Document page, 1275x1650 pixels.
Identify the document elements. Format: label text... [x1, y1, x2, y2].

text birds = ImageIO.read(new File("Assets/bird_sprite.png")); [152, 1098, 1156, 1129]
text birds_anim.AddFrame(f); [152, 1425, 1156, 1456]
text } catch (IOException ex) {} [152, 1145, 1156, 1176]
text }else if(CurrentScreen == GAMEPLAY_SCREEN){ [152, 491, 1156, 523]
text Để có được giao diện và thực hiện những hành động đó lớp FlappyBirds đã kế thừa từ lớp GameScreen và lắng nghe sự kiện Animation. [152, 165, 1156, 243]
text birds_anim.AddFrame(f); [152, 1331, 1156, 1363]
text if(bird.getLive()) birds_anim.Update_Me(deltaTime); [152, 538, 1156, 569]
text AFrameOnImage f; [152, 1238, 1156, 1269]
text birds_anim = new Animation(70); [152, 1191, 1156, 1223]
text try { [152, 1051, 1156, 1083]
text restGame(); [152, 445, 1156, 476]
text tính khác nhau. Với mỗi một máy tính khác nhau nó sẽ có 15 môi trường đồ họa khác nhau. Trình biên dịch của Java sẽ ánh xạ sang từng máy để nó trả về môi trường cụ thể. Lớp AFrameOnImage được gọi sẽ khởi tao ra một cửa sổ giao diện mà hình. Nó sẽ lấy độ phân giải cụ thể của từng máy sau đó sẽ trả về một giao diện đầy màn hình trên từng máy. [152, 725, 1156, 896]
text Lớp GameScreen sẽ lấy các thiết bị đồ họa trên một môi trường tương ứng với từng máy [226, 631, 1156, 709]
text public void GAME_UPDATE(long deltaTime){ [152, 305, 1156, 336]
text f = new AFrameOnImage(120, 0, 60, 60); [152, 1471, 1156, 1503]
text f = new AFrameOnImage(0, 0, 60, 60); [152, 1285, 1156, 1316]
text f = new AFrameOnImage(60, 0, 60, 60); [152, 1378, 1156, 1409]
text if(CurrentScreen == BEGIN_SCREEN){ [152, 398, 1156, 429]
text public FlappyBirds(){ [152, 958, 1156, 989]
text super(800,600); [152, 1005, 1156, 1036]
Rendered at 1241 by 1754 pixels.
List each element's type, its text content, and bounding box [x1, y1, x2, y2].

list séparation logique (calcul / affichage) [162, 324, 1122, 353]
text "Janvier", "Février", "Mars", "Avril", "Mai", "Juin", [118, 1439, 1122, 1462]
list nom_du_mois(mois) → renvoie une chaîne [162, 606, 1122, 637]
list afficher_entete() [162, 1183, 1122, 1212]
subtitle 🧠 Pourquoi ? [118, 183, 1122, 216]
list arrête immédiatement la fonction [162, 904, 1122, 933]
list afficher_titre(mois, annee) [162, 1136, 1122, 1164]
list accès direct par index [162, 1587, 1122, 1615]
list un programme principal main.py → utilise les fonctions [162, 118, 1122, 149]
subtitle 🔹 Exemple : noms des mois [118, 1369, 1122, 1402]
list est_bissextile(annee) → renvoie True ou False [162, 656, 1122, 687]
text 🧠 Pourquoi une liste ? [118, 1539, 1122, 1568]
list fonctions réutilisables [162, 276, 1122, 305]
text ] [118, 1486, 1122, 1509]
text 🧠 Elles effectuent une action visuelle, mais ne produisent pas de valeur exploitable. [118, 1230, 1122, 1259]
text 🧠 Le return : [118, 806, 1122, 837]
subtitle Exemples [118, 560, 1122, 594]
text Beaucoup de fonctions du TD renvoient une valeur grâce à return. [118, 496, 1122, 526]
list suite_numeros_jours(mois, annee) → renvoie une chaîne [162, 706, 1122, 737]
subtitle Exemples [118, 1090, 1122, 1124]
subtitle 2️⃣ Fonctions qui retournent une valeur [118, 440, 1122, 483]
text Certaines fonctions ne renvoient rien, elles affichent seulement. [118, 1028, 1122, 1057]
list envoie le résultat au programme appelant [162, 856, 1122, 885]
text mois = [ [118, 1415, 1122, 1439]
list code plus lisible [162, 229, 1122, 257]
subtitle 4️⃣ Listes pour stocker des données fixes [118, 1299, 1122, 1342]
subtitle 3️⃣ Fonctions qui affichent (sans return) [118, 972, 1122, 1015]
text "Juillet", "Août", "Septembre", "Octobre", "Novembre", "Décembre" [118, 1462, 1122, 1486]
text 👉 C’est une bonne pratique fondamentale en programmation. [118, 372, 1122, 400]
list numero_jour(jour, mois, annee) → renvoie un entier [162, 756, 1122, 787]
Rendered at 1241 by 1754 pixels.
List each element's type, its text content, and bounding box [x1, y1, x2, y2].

┄┄┄┄┄┄┄┄┄┄┄┄┄┄┄┄┄┄┄┄

Please write out every line of the records above verbatim, with nothing changed, added or left out.

Document page, 1275x1650 pixels.
Identify the document elements. Format: label text... [x1, y1, x2, y2].

text birds = ImageIO.read(new File("Assets/bird_sprite.png")); [152, 1098, 1156, 1129]
text birds_anim.AddFrame(f); [152, 1425, 1156, 1456]
text } catch (IOException ex) {} [152, 1145, 1156, 1176]
text }else if(CurrentScreen == GAMEPLAY_SCREEN){ [152, 491, 1156, 523]
text Để có được giao diện và thực hiện những hành động đó lớp FlappyBirds đã kế thừa từ lớp GameScreen và lắng nghe sự kiện Animation. [152, 165, 1156, 243]
text birds_anim.AddFrame(f); [152, 1331, 1156, 1363]
text if(bird.getLive()) birds_anim.Update_Me(deltaTime); [152, 538, 1156, 569]
text AFrameOnImage f; [152, 1238, 1156, 1269]
text birds_anim = new Animation(70); [152, 1191, 1156, 1223]
text try { [152, 1051, 1156, 1083]
text restGame(); [152, 445, 1156, 476]
text tính khác nhau. Với mỗi một máy tính khác nhau nó sẽ có 15 môi trường đồ họa khác nhau. Trình biên dịch của Java sẽ ánh xạ sang từng máy để nó trả về môi trường cụ thể. Lớp AFrameOnImage được gọi sẽ khởi tao ra một cửa sổ giao diện mà hình. Nó sẽ lấy độ phân giải cụ thể của từng máy sau đó sẽ trả về một giao diện đầy màn hình trên từng máy. [152, 725, 1156, 896]
text Lớp GameScreen sẽ lấy các thiết bị đồ họa trên một môi trường tương ứng với từng máy [226, 631, 1156, 709]
text public void GAME_UPDATE(long deltaTime){ [152, 305, 1156, 336]
text f = new AFrameOnImage(120, 0, 60, 60); [152, 1471, 1156, 1503]
text f = new AFrameOnImage(0, 0, 60, 60); [152, 1285, 1156, 1316]
text f = new AFrameOnImage(60, 0, 60, 60); [152, 1378, 1156, 1409]
text if(CurrentScreen == BEGIN_SCREEN){ [152, 398, 1156, 429]
text public FlappyBirds(){ [152, 958, 1156, 989]
text super(800,600); [152, 1005, 1156, 1036]
Rendered at 1241 by 1754 pixels.
List each element's type, its text content, and bounding box [x1, y1, x2, y2].

list séparation logique (calcul / affichage) [162, 324, 1122, 353]
text "Janvier", "Février", "Mars", "Avril", "Mai", "Juin", [118, 1439, 1122, 1462]
list nom_du_mois(mois) → renvoie une chaîne [162, 606, 1122, 637]
list afficher_entete() [162, 1183, 1122, 1212]
subtitle 🧠 Pourquoi ? [118, 183, 1122, 216]
list arrête immédiatement la fonction [162, 904, 1122, 933]
list afficher_titre(mois, annee) [162, 1136, 1122, 1164]
list accès direct par index [162, 1587, 1122, 1615]
list un programme principal main.py → utilise les fonctions [162, 118, 1122, 149]
subtitle 🔹 Exemple : noms des mois [118, 1369, 1122, 1402]
list est_bissextile(annee) → renvoie True ou False [162, 656, 1122, 687]
text 🧠 Pourquoi une liste ? [118, 1539, 1122, 1568]
list fonctions réutilisables [162, 276, 1122, 305]
text ] [118, 1486, 1122, 1509]
text 🧠 Elles effectuent une action visuelle, mais ne produisent pas de valeur exploitable. [118, 1230, 1122, 1259]
text 🧠 Le return : [118, 806, 1122, 837]
subtitle Exemples [118, 560, 1122, 594]
text Beaucoup de fonctions du TD renvoient une valeur grâce à return. [118, 496, 1122, 526]
list suite_numeros_jours(mois, annee) → renvoie une chaîne [162, 706, 1122, 737]
subtitle Exemples [118, 1090, 1122, 1124]
subtitle 2️⃣ Fonctions qui retournent une valeur [118, 440, 1122, 483]
text Certaines fonctions ne renvoient rien, elles affichent seulement. [118, 1028, 1122, 1057]
list envoie le résultat au programme appelant [162, 856, 1122, 885]
text mois = [ [118, 1415, 1122, 1439]
list code plus lisible [162, 229, 1122, 257]
subtitle 4️⃣ Listes pour stocker des données fixes [118, 1299, 1122, 1342]
subtitle 3️⃣ Fonctions qui affichent (sans return) [118, 972, 1122, 1015]
text "Juillet", "Août", "Septembre", "Octobre", "Novembre", "Décembre" [118, 1462, 1122, 1486]
text 👉 C’est une bonne pratique fondamentale en programmation. [118, 372, 1122, 400]
list numero_jour(jour, mois, annee) → renvoie un entier [162, 756, 1122, 787]
Rendered at 1241 by 1754 pixels.
List each element's type, its text content, and bounding box [x1, y1, x2, y2].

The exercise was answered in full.